Park Service Strains To Let 86-Year-Old Stay Permits Run Out For Lifelong Resident To Stay On Land She Was Forced To Sell
For all 86 years of her life, a sliver of land between the Potomac River and the historic C&O Canal has been Lettie Shores’ home. Now she finds herself reduced to the status of a squatter.
Shores, born at her family home near Point of Rocks, Md., grew up watching canal boats loaded with coal pass on their way to Washington, 50 miles to the southeast.
The canal closed and dried up, her four sisters married and moved away, her parents died, but Shores stayed on. She weathered 18 floods, even two that washed her home away. She raised eight children on her three acres.
In 1975, the government forced Shores to sell the house and land for a little over $25,000, to become part of a national park. But a two-year lease and then a series of special permits let her rent for $254 a year.
In December, the last permit expired, and the National Park Service attorneys said there could be no more.
Lettie Shores stayed on.
Neither she nor the National Park Service knows what to do next.
“There’s no use to worry about it,” said Shores, who makes money in the summer by renting campsites near her house. “I hope they won’t make me leave. I would like to stay here the rest of my life.”
Officials of the C&O Canal National Historical Park seem worried. They aren’t eager to force out an elderly woman with poor eyesight and recurring heart trouble. But there are legal considerations.
Park Service lawyers have determined that issuing special use permits to Shores and 20 other landowners who got them after the buyout was illegal, Keith Whisenant, the park’s chief ranger, said Monday.

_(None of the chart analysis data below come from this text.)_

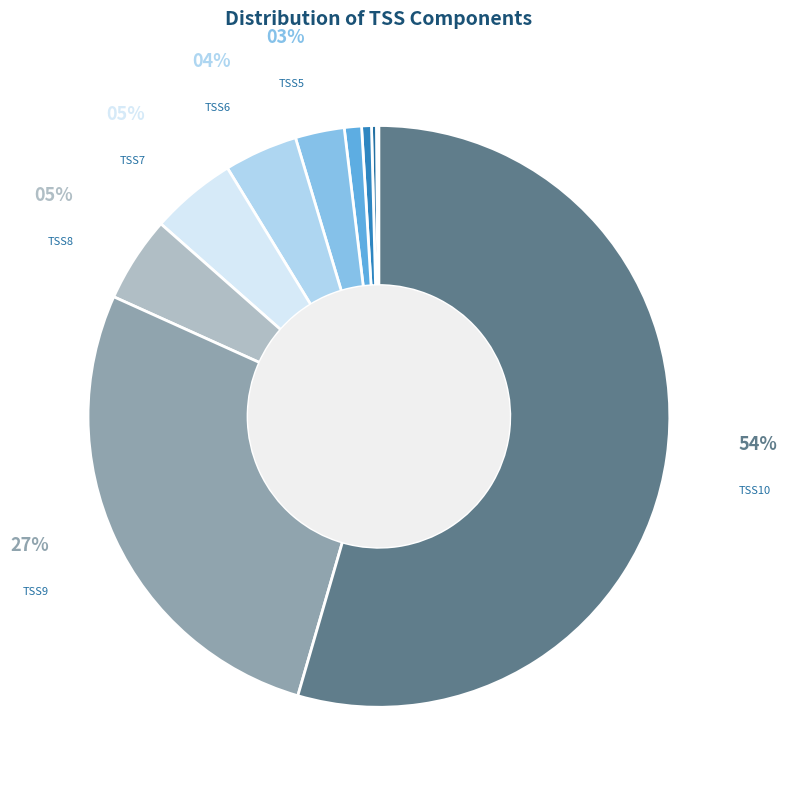

Count the number of slices in the pie.

10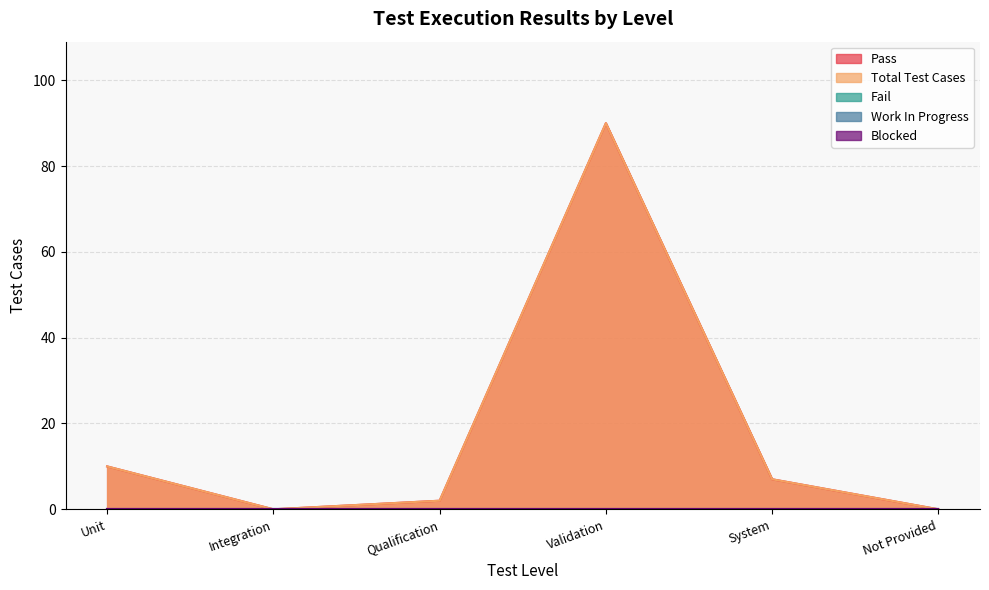

At Unit, list the series in order from smallest to largest.

Fail, Work In Progress, Blocked, Pass, Total Test Cases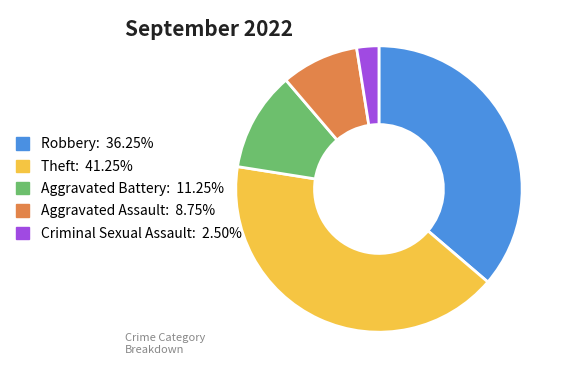

Combined, do Robbery: 36.25% and Theft: 41.25% account for over 50%?

Yes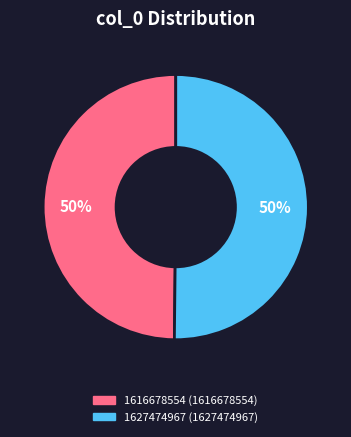

Is the sum of 1616678554 and 1627474967 greater than half?

Yes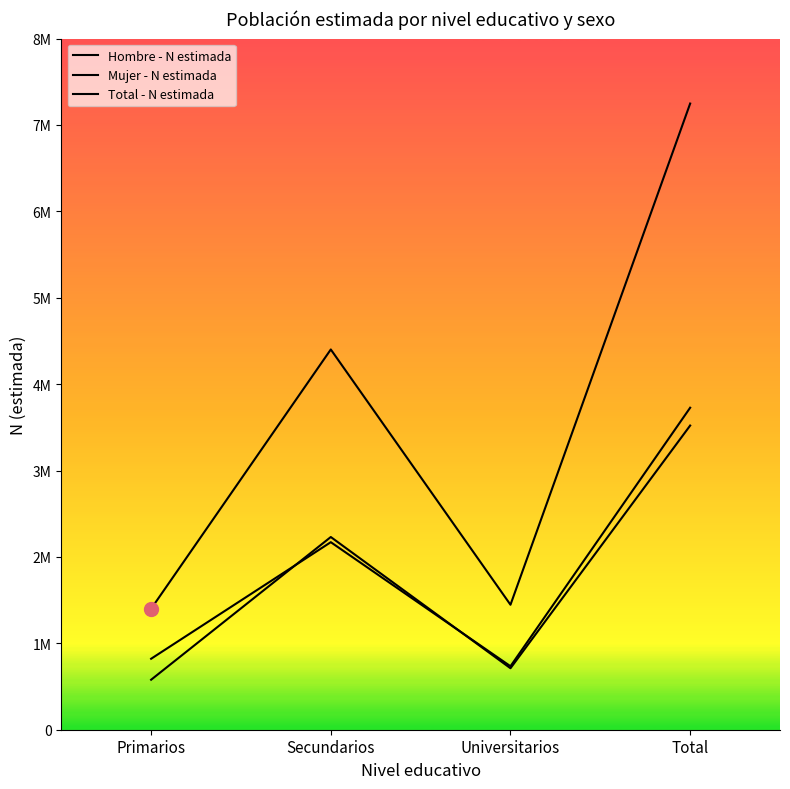

What is the sum of all Hombre - N estimada values?

7041365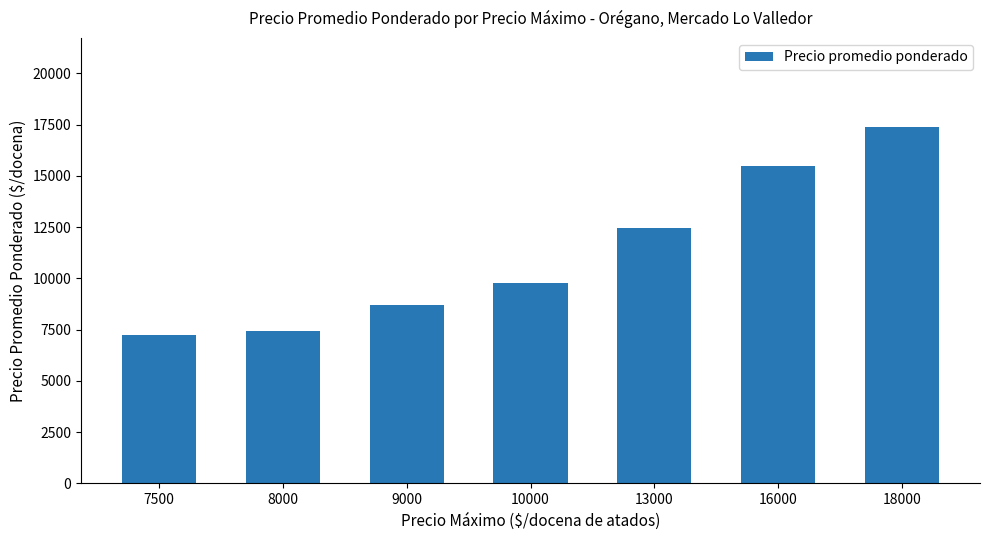

What is the difference between the maximum and minimum values?

10146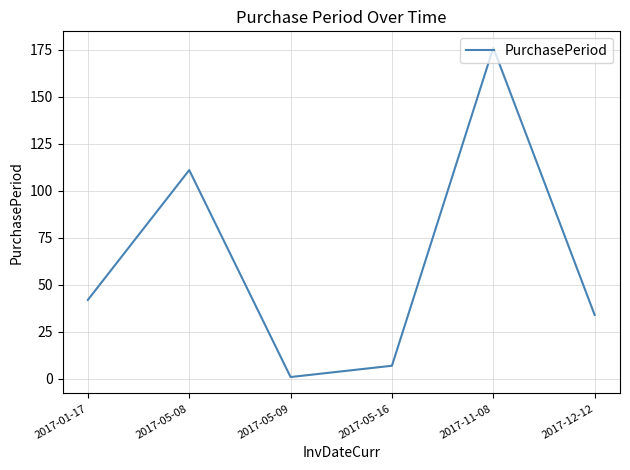

What is the approximate value at 2017-05-08?

111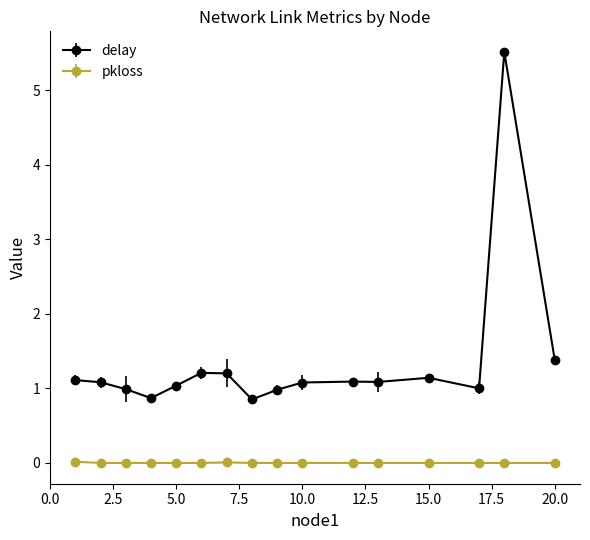

List the series in order of their overall mean, highest first.

delay, pkloss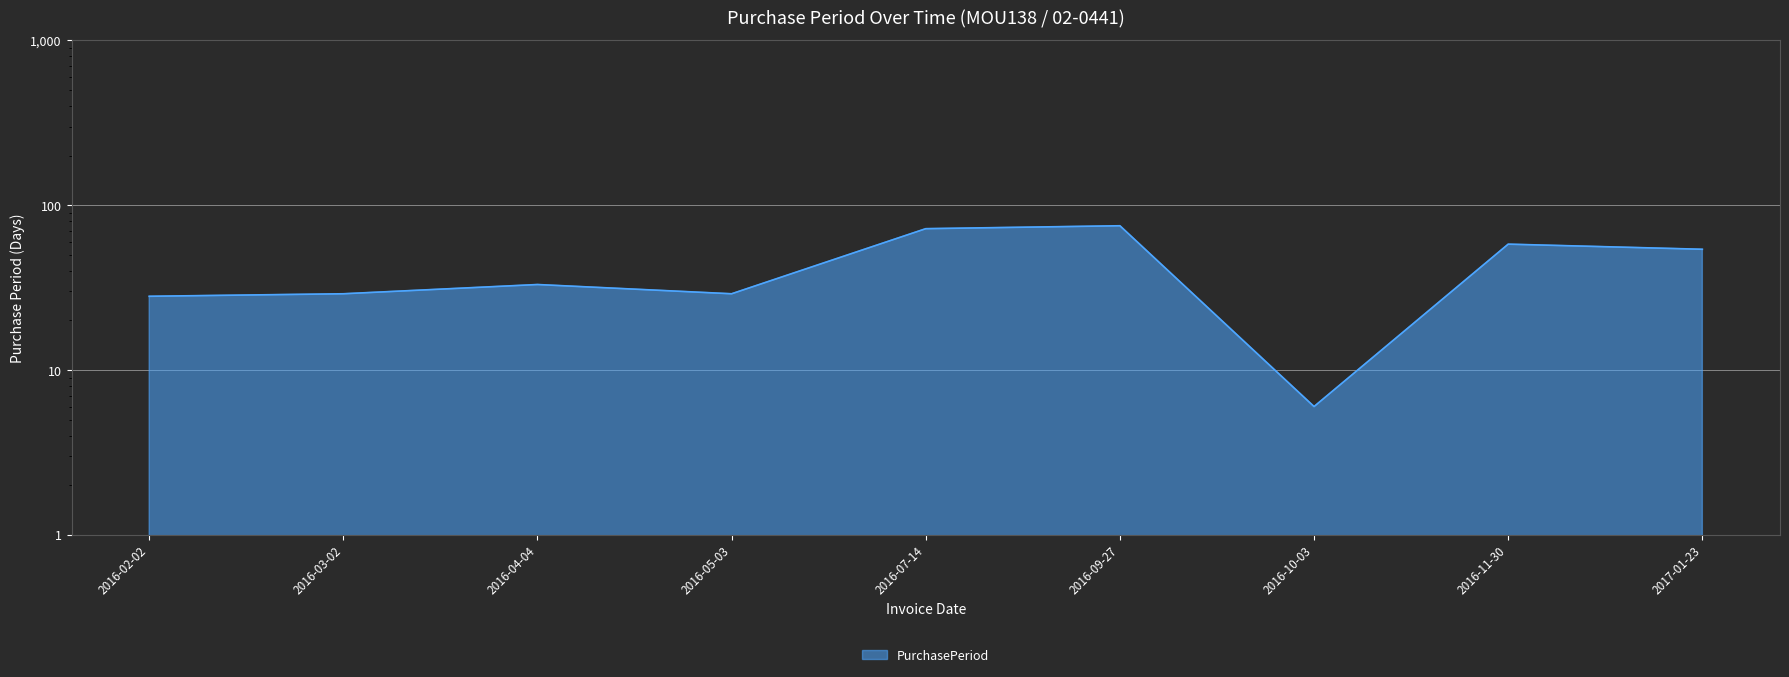

Is it true that the value at 2016-02-02 is 28?

True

So the permits are not being renewed. As they expire, the former landowners - most of them keep only summer fishing shacks in the park - are forced out.
Some shacks have already been torn down, to return the park to nature.
The other tenants were notified last August of the new policy. But Shores was not. She remains in limbo while the park tries to find a legal way to make an exception for her, “because of her age and because of the situation,” Whisenant said.
Maybe Shores could stay by winning a park concessions license for her campground, which she operates without a license now, Whisenant said. But licenses are supposed to be awarded by competitive bid.
Or possibly the government could take over the campsite, he said, and keep Shore on to run it.
“The superintendent is trying to work something out for her,” Whisenant said. “He’s interested in trying to find a legal way for her to stay there.”